**Prompt**
Extract the listing in its entirety, keeping each line identical to the original.

**Extracted information**
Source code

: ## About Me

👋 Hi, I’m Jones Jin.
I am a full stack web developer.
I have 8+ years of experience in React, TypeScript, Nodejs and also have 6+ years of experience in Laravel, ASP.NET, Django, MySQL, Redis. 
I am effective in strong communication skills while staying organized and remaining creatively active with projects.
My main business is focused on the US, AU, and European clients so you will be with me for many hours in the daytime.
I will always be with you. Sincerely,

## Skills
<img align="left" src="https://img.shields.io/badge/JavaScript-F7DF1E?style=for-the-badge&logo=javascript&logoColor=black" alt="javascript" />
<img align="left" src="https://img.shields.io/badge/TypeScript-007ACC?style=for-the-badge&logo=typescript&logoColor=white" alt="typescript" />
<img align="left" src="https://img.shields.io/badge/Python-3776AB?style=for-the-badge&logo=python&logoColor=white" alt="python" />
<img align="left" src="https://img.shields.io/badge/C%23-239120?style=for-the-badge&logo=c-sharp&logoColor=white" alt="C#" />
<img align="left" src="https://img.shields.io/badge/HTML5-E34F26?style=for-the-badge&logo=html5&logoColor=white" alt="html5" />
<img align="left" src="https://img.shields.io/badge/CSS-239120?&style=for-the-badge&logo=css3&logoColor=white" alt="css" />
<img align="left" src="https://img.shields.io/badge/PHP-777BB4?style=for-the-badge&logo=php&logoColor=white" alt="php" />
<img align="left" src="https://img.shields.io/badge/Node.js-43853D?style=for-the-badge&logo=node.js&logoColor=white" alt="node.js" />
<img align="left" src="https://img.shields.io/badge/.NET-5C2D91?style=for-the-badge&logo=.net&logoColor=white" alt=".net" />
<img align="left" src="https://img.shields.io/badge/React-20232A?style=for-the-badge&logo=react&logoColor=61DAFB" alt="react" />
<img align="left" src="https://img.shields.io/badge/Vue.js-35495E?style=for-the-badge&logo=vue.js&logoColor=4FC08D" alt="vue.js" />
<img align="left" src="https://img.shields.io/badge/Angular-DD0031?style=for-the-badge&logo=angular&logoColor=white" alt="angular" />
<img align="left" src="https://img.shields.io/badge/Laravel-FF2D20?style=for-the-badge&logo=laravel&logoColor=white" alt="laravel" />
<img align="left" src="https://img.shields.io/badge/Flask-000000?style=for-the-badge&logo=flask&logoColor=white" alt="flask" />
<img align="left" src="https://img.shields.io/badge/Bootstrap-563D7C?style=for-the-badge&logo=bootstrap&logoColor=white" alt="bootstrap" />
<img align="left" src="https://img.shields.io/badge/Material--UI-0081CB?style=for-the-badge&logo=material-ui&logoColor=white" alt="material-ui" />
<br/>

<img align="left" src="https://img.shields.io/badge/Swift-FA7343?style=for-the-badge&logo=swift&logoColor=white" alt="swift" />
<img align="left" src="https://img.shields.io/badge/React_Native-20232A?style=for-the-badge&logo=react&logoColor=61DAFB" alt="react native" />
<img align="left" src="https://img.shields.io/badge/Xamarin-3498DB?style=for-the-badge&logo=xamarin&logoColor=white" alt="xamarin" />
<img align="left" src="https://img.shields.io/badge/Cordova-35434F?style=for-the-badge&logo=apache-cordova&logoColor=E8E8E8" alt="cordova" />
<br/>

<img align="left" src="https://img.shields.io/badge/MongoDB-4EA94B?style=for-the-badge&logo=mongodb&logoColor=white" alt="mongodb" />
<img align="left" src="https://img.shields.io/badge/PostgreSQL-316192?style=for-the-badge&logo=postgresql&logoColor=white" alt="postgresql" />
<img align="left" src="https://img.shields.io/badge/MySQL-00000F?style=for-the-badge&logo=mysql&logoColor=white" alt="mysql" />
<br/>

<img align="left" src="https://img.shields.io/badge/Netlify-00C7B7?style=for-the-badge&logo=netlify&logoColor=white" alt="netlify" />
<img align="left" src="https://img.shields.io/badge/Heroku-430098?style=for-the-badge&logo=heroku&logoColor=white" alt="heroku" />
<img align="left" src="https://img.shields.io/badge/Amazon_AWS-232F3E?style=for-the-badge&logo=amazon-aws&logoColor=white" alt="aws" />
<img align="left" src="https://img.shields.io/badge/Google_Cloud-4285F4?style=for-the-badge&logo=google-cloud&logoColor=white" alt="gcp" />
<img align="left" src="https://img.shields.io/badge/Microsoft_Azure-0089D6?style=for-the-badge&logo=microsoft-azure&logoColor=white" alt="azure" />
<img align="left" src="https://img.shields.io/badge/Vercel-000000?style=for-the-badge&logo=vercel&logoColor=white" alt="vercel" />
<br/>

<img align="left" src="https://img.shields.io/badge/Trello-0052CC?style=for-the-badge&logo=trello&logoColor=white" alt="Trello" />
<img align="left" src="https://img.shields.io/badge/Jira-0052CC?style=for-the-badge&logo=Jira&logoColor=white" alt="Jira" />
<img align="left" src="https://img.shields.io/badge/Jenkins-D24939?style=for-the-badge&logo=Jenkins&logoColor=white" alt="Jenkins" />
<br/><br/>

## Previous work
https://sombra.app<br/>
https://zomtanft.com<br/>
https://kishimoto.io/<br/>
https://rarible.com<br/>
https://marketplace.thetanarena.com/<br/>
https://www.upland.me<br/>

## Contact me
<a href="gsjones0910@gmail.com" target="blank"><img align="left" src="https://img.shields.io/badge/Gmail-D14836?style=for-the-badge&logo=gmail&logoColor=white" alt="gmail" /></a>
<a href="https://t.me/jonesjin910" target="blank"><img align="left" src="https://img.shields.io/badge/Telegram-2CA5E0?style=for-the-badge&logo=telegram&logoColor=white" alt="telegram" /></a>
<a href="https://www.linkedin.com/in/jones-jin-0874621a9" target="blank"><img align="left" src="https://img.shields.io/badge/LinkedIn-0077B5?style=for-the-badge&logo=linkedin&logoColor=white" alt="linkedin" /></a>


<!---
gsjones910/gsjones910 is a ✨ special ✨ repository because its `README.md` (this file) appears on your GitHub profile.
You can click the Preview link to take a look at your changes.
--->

**Answer for the task**
Source code

: ## About Me

👋 Hi, I’m Jones Jin.
I am a full stack web developer.
I have 8+ years of experience in React, TypeScript, Nodejs and also have 6+ years of experience in Laravel, ASP.NET, Django, MySQL, Redis. 
I am effective in strong communication skills while staying organized and remaining creatively active with projects.
My main business is focused on the US, AU, and European clients so you will be with me for many hours in the daytime.
I will always be with you. Sincerely,

## Skills
<img align="left" src="https://img.shields.io/badge/JavaScript-F7DF1E?style=for-the-badge&logo=javascript&logoColor=black" alt="javascript" />
<img align="left" src="https://img.shields.io/badge/TypeScript-007ACC?style=for-the-badge&logo=typescript&logoColor=white" alt="typescript" />
<img align="left" src="https://img.shields.io/badge/Python-3776AB?style=for-the-badge&logo=python&logoColor=white" alt="python" />
<img align="left" src="https://img.shields.io/badge/C%23-239120?style=for-the-badge&logo=c-sharp&logoColor=white" alt="C#" />
<img align="left" src="https://img.shields.io/badge/HTML5-E34F26?style=for-the-badge&logo=html5&logoColor=white" alt="html5" />
<img align="left" src="https://img.shields.io/badge/CSS-239120?&style=for-the-badge&logo=css3&logoColor=white" alt="css" />
<img align="left" src="https://img.shields.io/badge/PHP-777BB4?style=for-the-badge&logo=php&logoColor=white" alt="php" />
<img align="left" src="https://img.shields.io/badge/Node.js-43853D?style=for-the-badge&logo=node.js&logoColor=white" alt="node.js" />
<img align="left" src="https://img.shields.io/badge/.NET-5C2D91?style=for-the-badge&logo=.net&logoColor=white" alt=".net" />
<img align="left" src="https://img.shields.io/badge/React-20232A?style=for-the-badge&logo=react&logoColor=61DAFB" alt="react" />
<img align="left" src="https://img.shields.io/badge/Vue.js-35495E?style=for-the-badge&logo=vue.js&logoColor=4FC08D" alt="vue.js" />
<img align="left" src="https://img.shields.io/badge/Angular-DD0031?style=for-the-badge&logo=angular&logoColor=white" alt="angular" />
<img align="left" src="https://img.shields.io/badge/Laravel-FF2D20?style=for-the-badge&logo=laravel&logoColor=white" alt="laravel" />
<img align="left" src="https://img.shields.io/badge/Flask-000000?style=for-the-badge&logo=flask&logoColor=white" alt="flask" />
<img align="left" src="https://img.shields.io/badge/Bootstrap-563D7C?style=for-the-badge&logo=bootstrap&logoColor=white" alt="bootstrap" />
<img align="left" src="https://img.shields.io/badge/Material--UI-0081CB?style=for-the-badge&logo=material-ui&logoColor=white" alt="material-ui" />
<br/>

<img align="left" src="https://img.shields.io/badge/Swift-FA7343?style=for-the-badge&logo=swift&logoColor=white" alt="swift" />
<img align="left" src="https://img.shields.io/badge/React_Native-20232A?style=for-the-badge&logo=react&logoColor=61DAFB" alt="react native" />
<img align="left" src="https://img.shields.io/badge/Xamarin-3498DB?style=for-the-badge&logo=xamarin&logoColor=white" alt="xamarin" />
<img align="left" src="https://img.shields.io/badge/Cordova-35434F?style=for-the-badge&logo=apache-cordova&logoColor=E8E8E8" alt="cordova" />
<br/>

<img align="left" src="https://img.shields.io/badge/MongoDB-4EA94B?style=for-the-badge&logo=mongodb&logoColor=white" alt="mongodb" />
<img align="left" src="https://img.shields.io/badge/PostgreSQL-316192?style=for-the-badge&logo=postgresql&logoColor=white" alt="postgresql" />
<img align="left" src="https://img.shields.io/badge/MySQL-00000F?style=for-the-badge&logo=mysql&logoColor=white" alt="mysql" />
<br/>

<img align="left" src="https://img.shields.io/badge/Netlify-00C7B7?style=for-the-badge&logo=netlify&logoColor=white" alt="netlify" />
<img align="left" src="https://img.shields.io/badge/Heroku-430098?style=for-the-badge&logo=heroku&logoColor=white" alt="heroku" />
<img align="left" src="https://img.shields.io/badge/Amazon_AWS-232F3E?style=for-the-badge&logo=amazon-aws&logoColor=white" alt="aws" />
<img align="left" src="https://img.shields.io/badge/Google_Cloud-4285F4?style=for-the-badge&logo=google-cloud&logoColor=white" alt="gcp" />
<img align="left" src="https://img.shields.io/badge/Microsoft_Azure-0089D6?style=for-the-badge&logo=microsoft-azure&logoColor=white" alt="azure" />
<img align="left" src="https://img.shields.io/badge/Vercel-000000?style=for-the-badge&logo=vercel&logoColor=white" alt="vercel" />
<br/>

<img align="left" src="https://img.shields.io/badge/Trello-0052CC?style=for-the-badge&logo=trello&logoColor=white" alt="Trello" />
<img align="left" src="https://img.shields.io/badge/Jira-0052CC?style=for-the-badge&logo=Jira&logoColor=white" alt="Jira" />
<img align="left" src="https://img.shields.io/badge/Jenkins-D24939?style=for-the-badge&logo=Jenkins&logoColor=white" alt="Jenkins" />
<br/><br/>

## Previous work
https://sombra.app<br/>
https://zomtanft.com<br/>
https://kishimoto.io/<br/>
https://rarible.com<br/>
https://marketplace.thetanarena.com/<br/>
https://www.upland.me<br/>

## Contact me
<a href="gsjones0910@gmail.com" target="blank"><img align="left" src="https://img.shields.io/badge/Gmail-D14836?style=for-the-badge&logo=gmail&logoColor=white" alt="gmail" /></a>
<a href="https://t.me/jonesjin910" target="blank"><img align="left" src="https://img.shields.io/badge/Telegram-2CA5E0?style=for-the-badge&logo=telegram&logoColor=white" alt="telegram" /></a>
<a href="https://www.linkedin.com/in/jones-jin-0874621a9" target="blank"><img align="left" src="https://img.shields.io/badge/LinkedIn-0077B5?style=for-the-badge&logo=linkedin&logoColor=white" alt="linkedin" /></a>


<!---
gsjones910/gsjones910 is a ✨ special ✨ repository because its `README.md` (this file) appears on your GitHub profile.
You can click the Preview link to take a look at your changes.
--->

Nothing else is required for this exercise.